Thursday, 23 May 2013

Sick Degrees


So. I was having ‘post work drinks’ with a friend (a minefield in itself and certainly essay worthy) and that horrible thing happened again. We met so and so’s work colleague who, oh yes, is best friend’s with your ex! What a coincidence! And this guy, sunglasses Mcgee, knows your mate from Uni!!! And Anne over there, pashmina Anne, went to the same school as you but you don’t remember but your mum does and by the way, how is she?

 Is it just me, or is the world getting smaller? And I know that may sound base, but recently I feel like the ghosts of the past or indeed the ghosts of the unknown but closely linked, are chasing at my heels. And quite frankly, it’s just annoying. These connections, as much as they can be fun and surprising, often put a dampener on things. It’s unsettling. In some situations, a new job for instance, you’re in a totally separate world from all the school and Uni connections that were so prevalent in our day-to-day lives before and now you’re testing new water. Putting your best shiny self forward. So when you realise that you’re having a pint with someone that you made out with in an Indie club in Birmingham when you were 15, all glassy eyed and hepped up on poppers, it can become a bit tainted.

 I’d love to make a flow chart of all the connections we have between one another. Because aside from growing up in the same city, going to the same school or the same University, these tenuous links between people geographically miles apart and often several friendship groups apart, all come down to personal choice.

 Myself for example. I grew up in Birmingham and was sent to a private all girls school. I then spent the rest of my years in Birmingham (and at University. And now to be honest) feeling a bit uneasy about that and very much aware of the person I wanted to be. Luckily I had a cool older brother whose records, books and friends I could steal to help me. And at school I connected with people who also only cared about The Strokes and wanted more than anything to get into Res and smoke fags and kiss boys but were also out spoken and smart and although somewhat detached from the ethos of our school, did well there.

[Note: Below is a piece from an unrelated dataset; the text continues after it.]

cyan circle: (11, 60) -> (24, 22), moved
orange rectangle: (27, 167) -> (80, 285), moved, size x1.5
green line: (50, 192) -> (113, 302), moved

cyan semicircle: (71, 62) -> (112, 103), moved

And we met other people who felt right and that was that.  Circulating between the clubs and bars we could get into until we got old enough to get into them and we didn’t want to go any more.

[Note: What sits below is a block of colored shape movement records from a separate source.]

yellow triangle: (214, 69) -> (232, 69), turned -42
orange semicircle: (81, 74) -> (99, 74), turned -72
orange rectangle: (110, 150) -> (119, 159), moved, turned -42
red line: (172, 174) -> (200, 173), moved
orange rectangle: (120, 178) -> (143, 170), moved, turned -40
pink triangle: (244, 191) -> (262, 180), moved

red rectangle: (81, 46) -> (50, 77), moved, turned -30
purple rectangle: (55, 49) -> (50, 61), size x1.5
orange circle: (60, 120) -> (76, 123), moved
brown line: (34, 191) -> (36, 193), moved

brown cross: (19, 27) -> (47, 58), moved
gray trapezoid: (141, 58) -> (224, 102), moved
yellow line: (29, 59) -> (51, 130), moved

 And then we all went to Uni in different places and made friends who liked the same music, believed the same things, danced the same way, got as drunk, got as serious, laughed at the same things, dressed similarly etc. The kind of person you’d say “We have the rest of our lives to pay each other back!” to, whilst dropping a cool twenty on the SU bar. Or just sit in silence next to on the sofa.

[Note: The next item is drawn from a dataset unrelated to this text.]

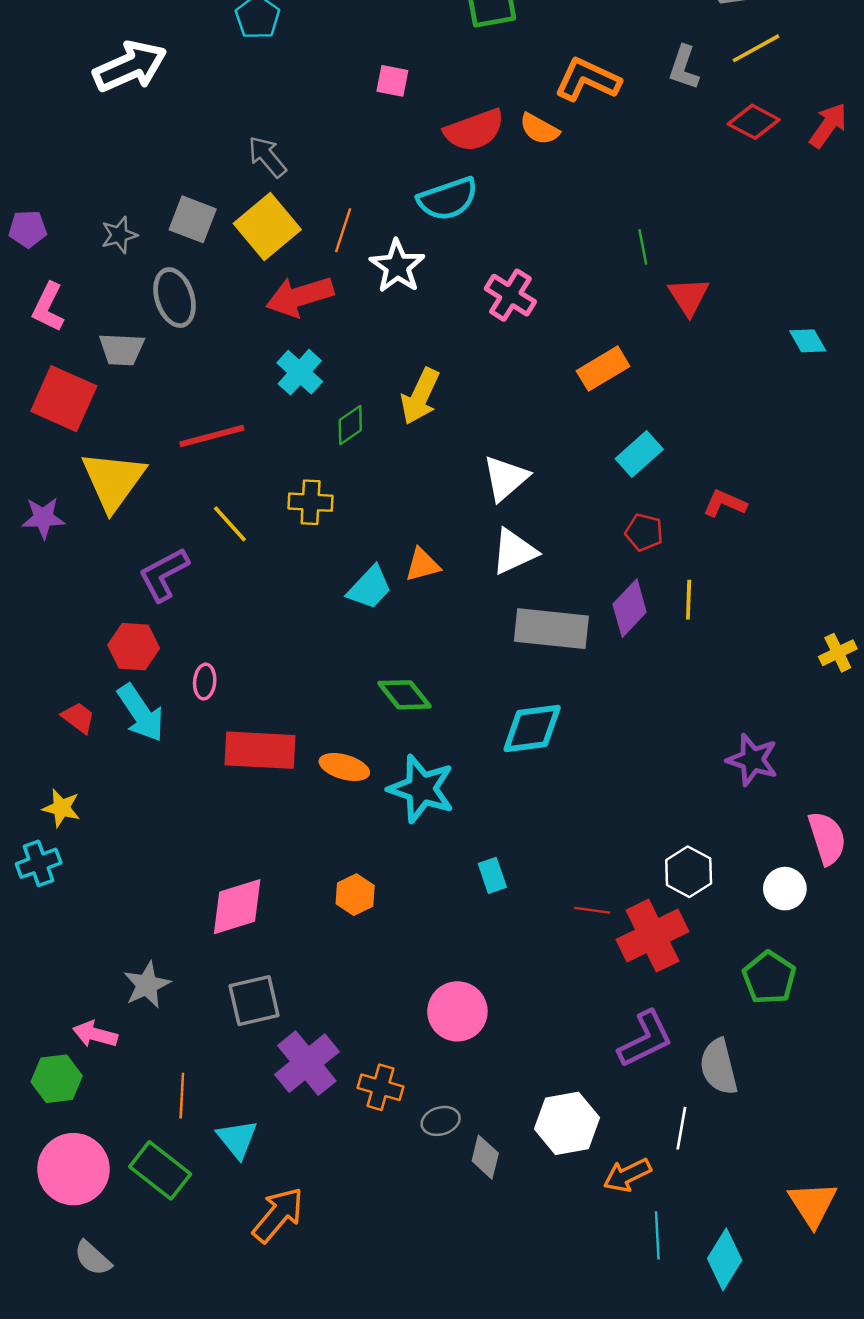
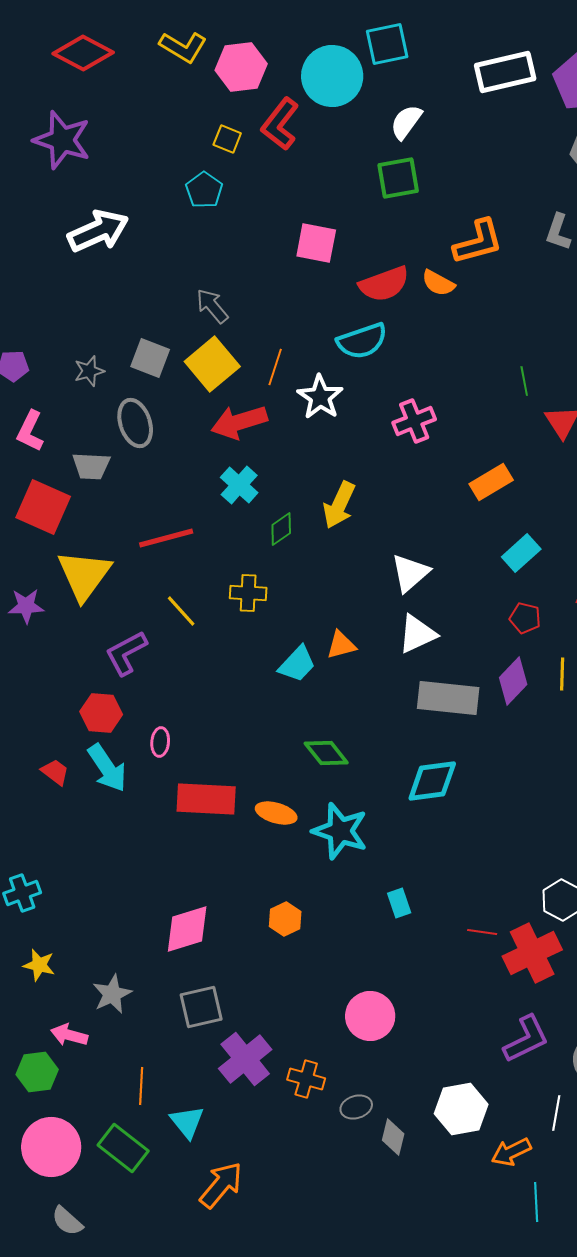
orange L-shape: (587, 80) -> (478, 242), turned 140
pink square: (392, 81) -> (316, 243), size x1.5
pink cross: (510, 295) -> (414, 421), turned 36
yellow star: (61, 808) -> (39, 965), moved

And that was that for three glorious years.

 And now, as people start to climb onto a career ladder and more start to trickle down to London from various places in the UK, it seems that everyone spent those three years doing similar things: making friends with your friend.

 I suppose it can be seen as life affirming: there’s a reason we make connections with people. And it’s not necessarily because of basic shared interest or changeable superficiality. It’s because we see a part of ourselves in them, a part that makes sense. Or in the best-case scenarios, a part that makes more sense of ourselves.

 So if that means that the six degrees of separation gets a bit tighter, so be it.

 I’m just grateful that the chance of us being biologically related is a lot slimmer.